I’m sure as Catholics we’re reflecting about many things during this pandemic. The most important, however is the primacy of the supernatural order over the natural order; the fact that as fragile, mortal human beings we cannot live by our own powers or efforts but are totally dependant on God.
From today’s Gospel we see clearly that supernatural food which comes from God is infinitely more essential to us than natural food. In the Gospel, Jesus the Son of God sees that the crowd of 5,000 in front of Him are not just hungry physically, but that they hunger also for something beyond this world – eternal life. And by His boundless generosity he feeds them abundantly in the multiplication of loaves and fish.
This great miracle anticipates the Last Supper, the Holy Eucharist. Just as Jesus feeds His people through the ministry of the disciples who distribute the loaves and fish, so He feeds His people now, not with bread and fish, but with His very self. He feeds His people through His Holy Church by the ministry of His priests. The Eucharist, the greatest of all Sacraments, is the food we need for the journey to heaven. Saint John Paul II once said: “In order to live man needs food and drink. In order to gain eternal life man needs the Eucharist.”
During three months of this year, you could go Lidl or Tesco for the food we need to keep us physically alive, but you couldn’t come here to receive the Food that leads to eternal life.
Of course, when it comes to the gathering of people, Governments and bishops are called to make prudential judgments in the time of pandemic – tough decisions which lead even to the House of God being closed.

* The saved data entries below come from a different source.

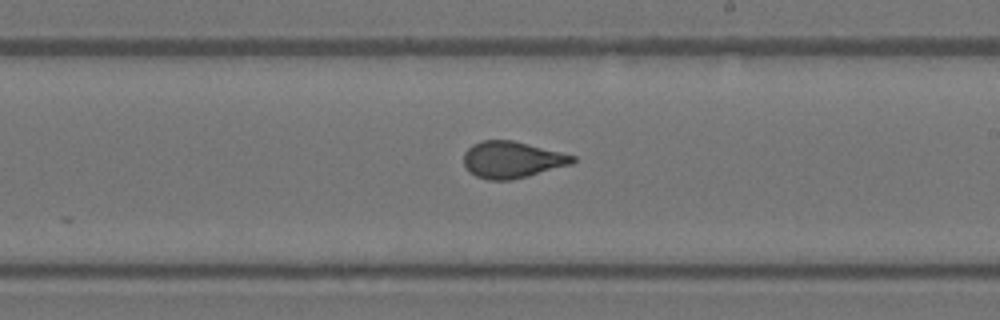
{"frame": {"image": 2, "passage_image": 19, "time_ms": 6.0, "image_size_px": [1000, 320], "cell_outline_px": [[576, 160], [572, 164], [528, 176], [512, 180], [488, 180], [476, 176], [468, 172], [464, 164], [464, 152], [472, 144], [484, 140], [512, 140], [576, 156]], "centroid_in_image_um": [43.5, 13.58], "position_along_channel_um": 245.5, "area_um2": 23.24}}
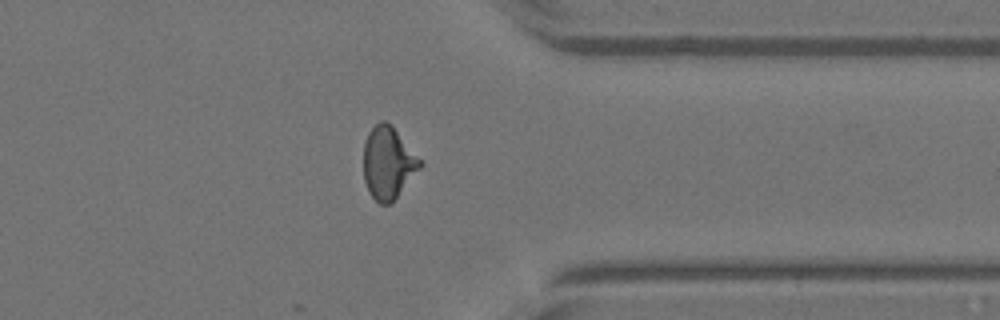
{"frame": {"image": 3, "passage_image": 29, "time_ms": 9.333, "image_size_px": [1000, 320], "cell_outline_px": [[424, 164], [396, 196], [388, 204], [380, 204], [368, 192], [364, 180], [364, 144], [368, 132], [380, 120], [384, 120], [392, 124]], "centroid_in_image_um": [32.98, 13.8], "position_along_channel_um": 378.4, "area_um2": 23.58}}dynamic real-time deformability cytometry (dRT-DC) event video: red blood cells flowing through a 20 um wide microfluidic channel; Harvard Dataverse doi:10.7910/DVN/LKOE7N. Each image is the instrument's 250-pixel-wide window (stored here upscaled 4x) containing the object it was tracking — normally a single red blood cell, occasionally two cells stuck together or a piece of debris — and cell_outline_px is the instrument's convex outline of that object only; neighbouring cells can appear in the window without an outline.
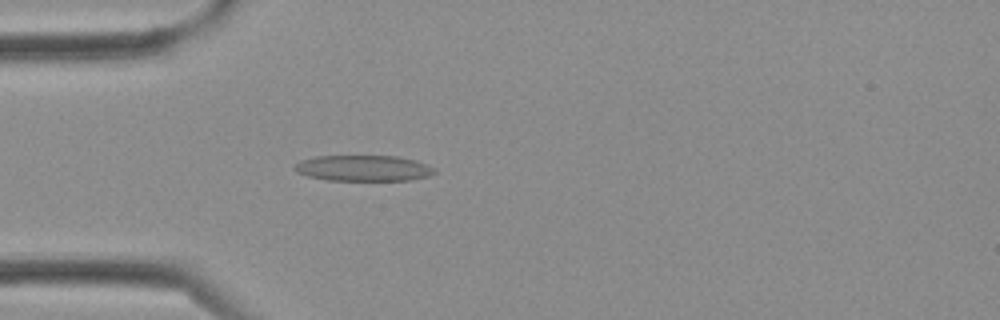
{"species": "Egyptian fruit bat (a non-hibernating species)", "species_latin": "Rousettus aegyptiacus", "temperature_condition": "cold", "stored_images_in_passage": 3, "camera_frame_rate_fps": 3000, "um_per_image_px": 0.085, "frame": {"image": 1, "passage_image": 3, "time_ms": 0.667, "image_size_px": [1000, 320], "cell_outline_px": [[436, 172], [428, 176], [412, 180], [328, 180], [308, 176], [296, 172], [292, 168], [300, 160], [316, 156], [396, 156], [416, 160], [428, 164], [436, 168]], "centroid_in_image_um": [30.91, 14.29], "position_along_channel_um": 54.1, "area_um2": 21.21}}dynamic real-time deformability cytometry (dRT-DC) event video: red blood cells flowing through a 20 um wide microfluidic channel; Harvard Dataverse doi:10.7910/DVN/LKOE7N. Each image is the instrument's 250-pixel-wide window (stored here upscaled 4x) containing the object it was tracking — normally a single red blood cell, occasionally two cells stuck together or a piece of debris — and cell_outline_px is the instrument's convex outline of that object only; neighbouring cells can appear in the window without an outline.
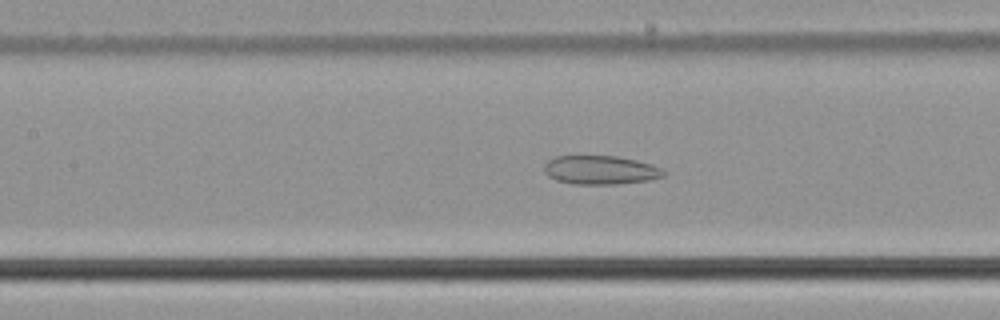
{"species": "common noctule bat (a hibernating species)", "species_latin": "Nyctalus noctula", "temperature_condition": "cold", "stored_images_in_passage": 56, "camera_frame_rate_fps": 3000, "um_per_image_px": 0.085, "animal": {"sex": "male", "body_mass_g": 21.5, "forearm_length_mm": 52.0}, "frame": {"image": 1, "passage_image": 26, "time_ms": 8.333, "image_size_px": [1000, 320], "cell_outline_px": [[668, 172], [664, 176], [648, 180], [616, 184], [572, 184], [556, 180], [548, 176], [544, 172], [544, 164], [548, 160], [556, 156], [616, 156], [636, 160], [652, 164]], "centroid_in_image_um": [51.03, 14.45], "position_along_channel_um": 156.4, "area_um2": 20.11}}
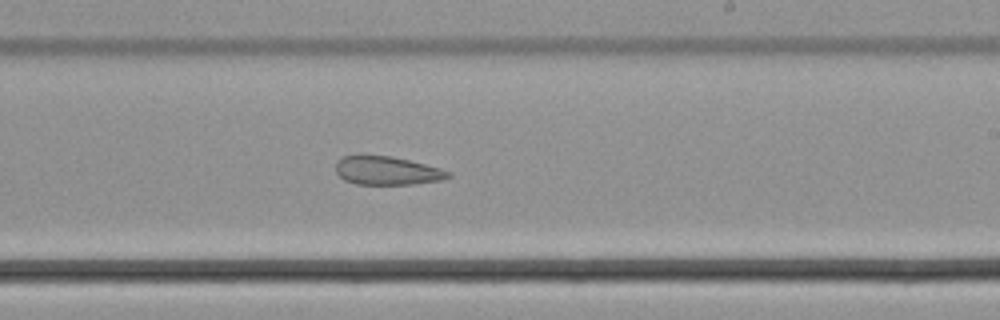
{"frame": {"image": 2, "passage_image": 34, "time_ms": 11.0, "image_size_px": [1000, 320], "cell_outline_px": [[452, 176], [444, 180], [412, 184], [356, 184], [344, 180], [336, 172], [336, 160], [344, 156], [392, 156], [440, 168], [452, 172]], "centroid_in_image_um": [32.93, 14.52], "position_along_channel_um": 256.1, "area_um2": 18.61}}
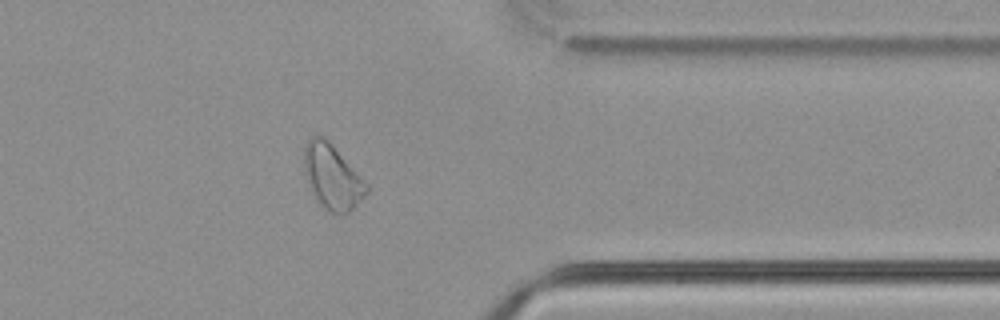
{"frame": {"image": 3, "passage_image": 45, "time_ms": 14.667, "image_size_px": [1000, 320], "cell_outline_px": [[368, 192], [344, 216], [340, 216], [324, 208], [316, 200], [308, 188], [304, 176], [304, 148], [308, 140], [316, 132], [324, 136], [332, 144], [368, 184]], "centroid_in_image_um": [28.2, 15.02], "position_along_channel_um": 383.2, "area_um2": 23.87}, "authors_computed_cell_mechanics": {"area_um2": 25.8655, "velocity_mm_per_s": 3.7527, "shape_relaxation_time_tau1_ms": null, "shape_relaxation_time_tau2_ms": 10.1473, "deformation_change_tau1": null, "deformation_change_tau2": 0.2019}}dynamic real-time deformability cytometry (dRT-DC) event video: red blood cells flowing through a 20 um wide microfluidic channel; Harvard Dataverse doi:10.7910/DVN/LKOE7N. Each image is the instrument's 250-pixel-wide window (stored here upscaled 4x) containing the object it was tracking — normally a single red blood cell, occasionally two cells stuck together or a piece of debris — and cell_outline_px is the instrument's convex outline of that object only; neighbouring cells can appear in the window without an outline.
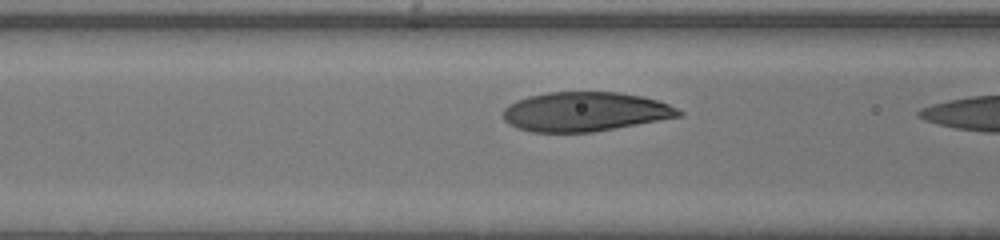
{"species": "human", "species_latin": "Homo sapiens", "temperature_condition": "warm", "stored_images_in_passage": 8, "camera_frame_rate_fps": 3000, "um_per_image_px": 0.085, "donor": {"sex": "male"}, "frame": {"image": 1, "passage_image": 7, "time_ms": 2.0, "image_size_px": [1000, 240], "cell_outline_px": [[684, 116], [592, 132], [532, 132], [516, 128], [508, 124], [504, 120], [504, 108], [508, 104], [516, 100], [528, 96], [548, 92], [616, 92], [644, 96], [668, 104], [684, 112]], "centroid_in_image_um": [49.72, 9.49], "position_along_channel_um": 116.9, "area_um2": 40.4}}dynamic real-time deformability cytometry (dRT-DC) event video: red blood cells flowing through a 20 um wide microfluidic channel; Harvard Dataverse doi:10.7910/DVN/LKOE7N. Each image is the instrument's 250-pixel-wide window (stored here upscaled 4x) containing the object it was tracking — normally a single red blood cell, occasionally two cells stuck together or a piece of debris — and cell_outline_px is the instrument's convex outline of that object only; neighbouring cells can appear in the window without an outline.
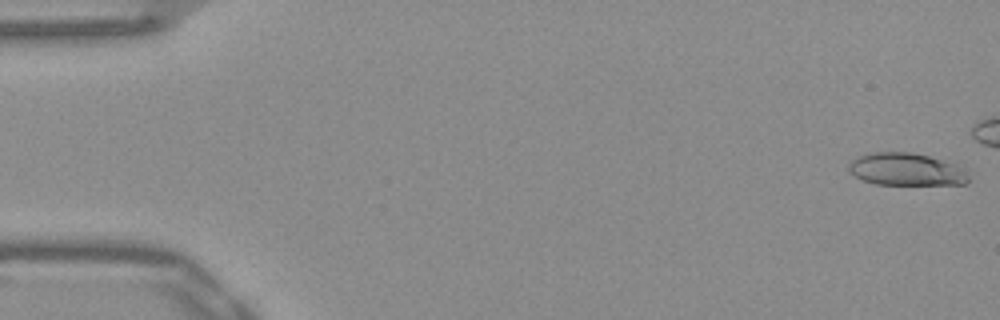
{"species": "Egyptian fruit bat (a non-hibernating species)", "species_latin": "Rousettus aegyptiacus", "temperature_condition": "warm", "stored_images_in_passage": 43, "camera_frame_rate_fps": 3000, "um_per_image_px": 0.085, "frame": {"image": 1, "passage_image": 1, "time_ms": 0.0, "image_size_px": [1000, 320], "cell_outline_px": [[968, 180], [964, 184], [876, 184], [864, 180], [856, 176], [848, 168], [848, 164], [852, 160], [860, 156], [872, 152], [912, 152], [928, 156], [956, 164], [968, 176]], "centroid_in_image_um": [77.01, 14.39], "position_along_channel_um": 8.0, "area_um2": 22.25}}
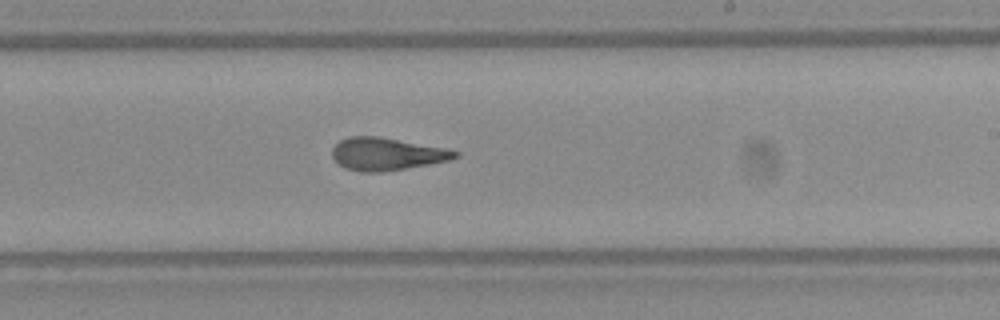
{"frame": {"image": 2, "passage_image": 31, "time_ms": 10.0, "image_size_px": [1000, 320], "cell_outline_px": [[460, 156], [448, 160], [428, 164], [384, 172], [360, 172], [344, 168], [332, 156], [332, 148], [340, 140], [348, 136], [376, 136], [448, 148], [460, 152]], "centroid_in_image_um": [32.87, 13.09], "position_along_channel_um": 256.1, "area_um2": 23.35}}
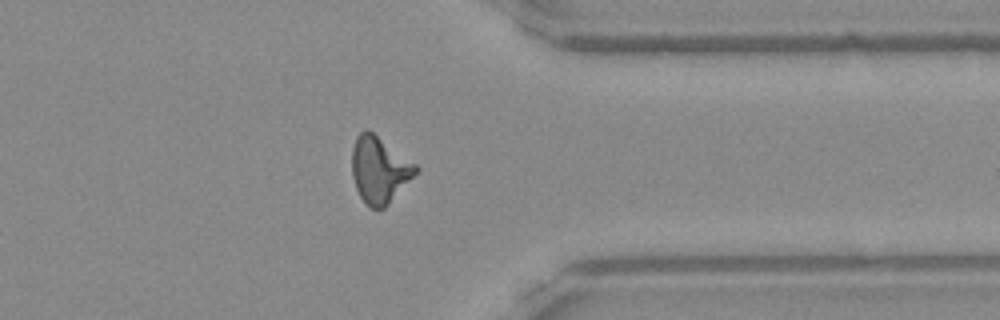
{"frame": {"image": 3, "passage_image": 41, "time_ms": 13.333, "image_size_px": [1000, 320], "cell_outline_px": [[420, 168], [388, 204], [384, 208], [368, 208], [364, 204], [356, 188], [352, 176], [352, 148], [356, 136], [364, 128], [368, 128], [416, 164]], "centroid_in_image_um": [32.21, 14.41], "position_along_channel_um": 379.2, "area_um2": 24.68}}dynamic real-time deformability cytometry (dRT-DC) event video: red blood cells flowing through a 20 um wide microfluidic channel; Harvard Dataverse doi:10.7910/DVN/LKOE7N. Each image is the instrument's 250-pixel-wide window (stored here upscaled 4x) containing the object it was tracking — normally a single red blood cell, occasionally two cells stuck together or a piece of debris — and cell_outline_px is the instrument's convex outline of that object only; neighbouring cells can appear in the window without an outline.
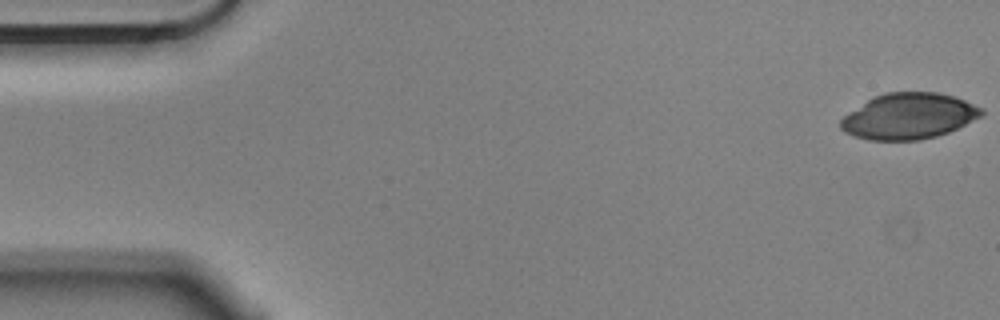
{"species": "Egyptian fruit bat (a non-hibernating species)", "species_latin": "Rousettus aegyptiacus", "temperature_condition": "cold", "stored_images_in_passage": 55, "camera_frame_rate_fps": 3000, "um_per_image_px": 0.085, "animal": {"sex": "male"}, "frame": {"image": 1, "passage_image": 1, "time_ms": 0.0, "image_size_px": [1000, 320], "cell_outline_px": [[984, 112], [980, 116], [948, 132], [936, 136], [920, 140], [868, 140], [852, 136], [844, 132], [840, 128], [840, 120], [844, 116], [868, 100], [884, 92], [936, 92], [952, 96], [964, 100], [984, 108]], "centroid_in_image_um": [77.22, 9.88], "position_along_channel_um": 7.8, "area_um2": 37.4}}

But not being able to come to Mass in that time mustn’t make us forget that Holy Communion is the most important Food on earth. If we truly believe that what we receive at the altar is the Body and Blood of Jesus Himself then all natural food, although needed for us to stay alive, is secondary to this Supernatural Food. For it is the very living Bread of Life – Jesus Himself – which brings us to union with God and is the food that leads us to heaven.
As St Francis of Assisi once said: "What wonderful majesty! What stupendous condescension! O sublime humility! That the Lord of the whole universe, God and the Son of God, should humble Himself like this under the form of a little bread, for our salvation.”